Portrait Black, 1960 Dernier opus d’Anna Wong

Le réalisateur Michael Gordon, tout juste revenu de son exil après avoir été mis à l'index pendant le maccarthysme, est à la barre de cet étonnant Portrait In Black, un suspense de style néo-noir, ambitieux, mais souffrant de nombreux ratés. Âmes sombres, intrigue nourrie de mystères et rebondissements surprenants, costumes et décors somptueux, couleurs éclatantes, Lana Turner - la star hollywoodienne par excellence arborant pour l'occasion des robes classieuses créées par le couturier Jean Louis et des bijoux qui vaudraient aujourd'hui plus de 12 millions de dollars -, et plusieurs beaux plans de San Francisco sont au menu de cette production que la Universal avait dans ses cartons depuis quinze ans.

Après moult tergiversations, essais avortés et castings chamboulés, c'est finalement en 1960 qu'était présenté au public Portrait In Black (Meurtre sans faire-part dans sa version française), basé sur un scénario des inséparables d'Ivan Goff et Ben Roberts ( White Heat) coécrit avec Gordon d'après leur propre pièce écrite en 1946. Les réactions plus que mitigées ont plombé l'aura du film qui fut pourtant un beau succès au box-office (l'équivalent de 100 millions actuels). Aujourd'hui tombé dans l'oubli, le film est au catalogue de Turner Classic Movies (TCM) qui le diffuse régulièrement et s'achète en version Blu-ray chez Kino Lorber.

Trop papier-glacé pour plaire aux fans de Film Noir, pas suffisamment mélodramatique pour satisfaire les amateurs de romance troublée, Portrait In Black ne sait jamais sur quel pied danser, quoique sa valse-hésitation soit d'une grande élégance. Il est aussi pénalisé par un scénario prévisible (et très improbable), mais surtout par sa distribution hétéroclite, pour ne pas dire bancale. Pas assez fourbe, Lana Turner manque de convaincre dans son rôle de femme fatale, Anthony Quinn semble mal à l'aise, Sandra Dee est trop tendre, tandis que Richard Basehart paraît un peu trop désinvolte. Et fait cocasse, le chat siamois de Lana Turner est un copié-collé du Pyewacket de Kim Novak dans Bell, Book and Candle, sorti deux ans plus tôt.
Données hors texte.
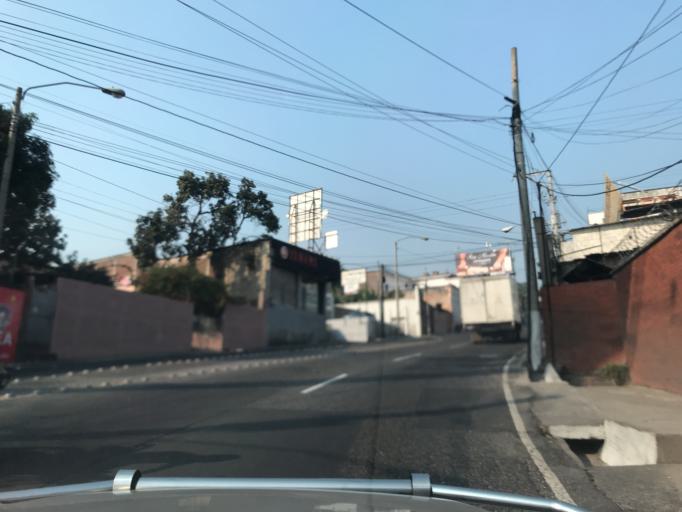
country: GT
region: Guatemala
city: Santa Catarina Pinula
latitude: 14.5641
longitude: -90.5287
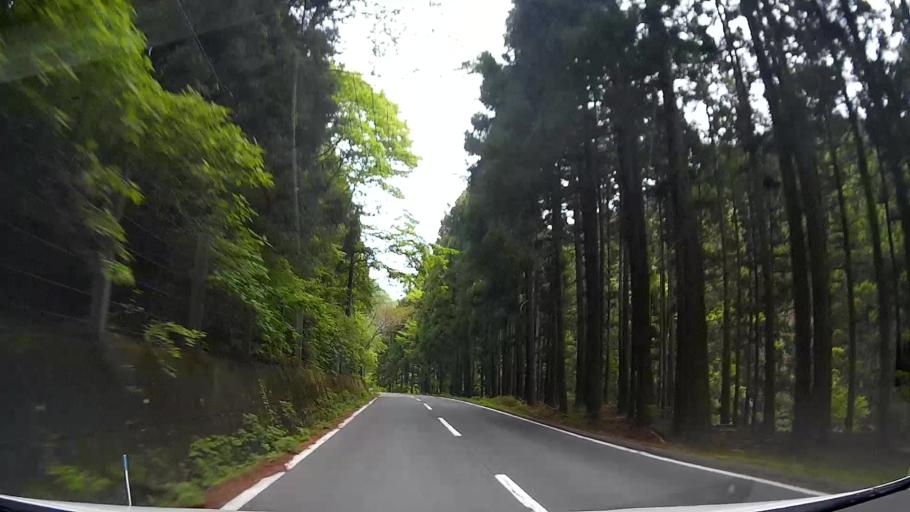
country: JP
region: Shizuoka
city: Ito
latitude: 34.9188
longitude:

Portrait Black, 1960 Dernier opus d’Anna Wong

Portrait In Black donne l'occasion de replonger dans les derniers moments de la période dorée des grands studios. Derrière ce design kitsch, ses développements de télénovela et des interprétations guindées, on peut y voir les derniers efforts d'Hollywood pour redynamiser une idée de cinéma déjà largement malmenée par la télévision. Pour cela, ce drame passionnel mâtiné de suspense semble figé dans le temps. Tout y est trop beau, trop lisse, trop superficiel, trop parfait.

Reste que je l'ai aimée cette série B sans avenir, ne serait-ce que pour revoir Anna May Wong, l'une de mes actrices préférées, dans le rôle de peu loquace gouvernante de la famille. Malgré sa présence à l'écran très éphémère, c'est sans doute le personnage qui a le plus de mystères et de noirceur à véhiculer. Après un long retrait des plateaux de cinéma, Anna May Wong jouait ici sa dernière partition avant de succomber l'année suivante d'une crise cardiaque, à seulement 56 ans.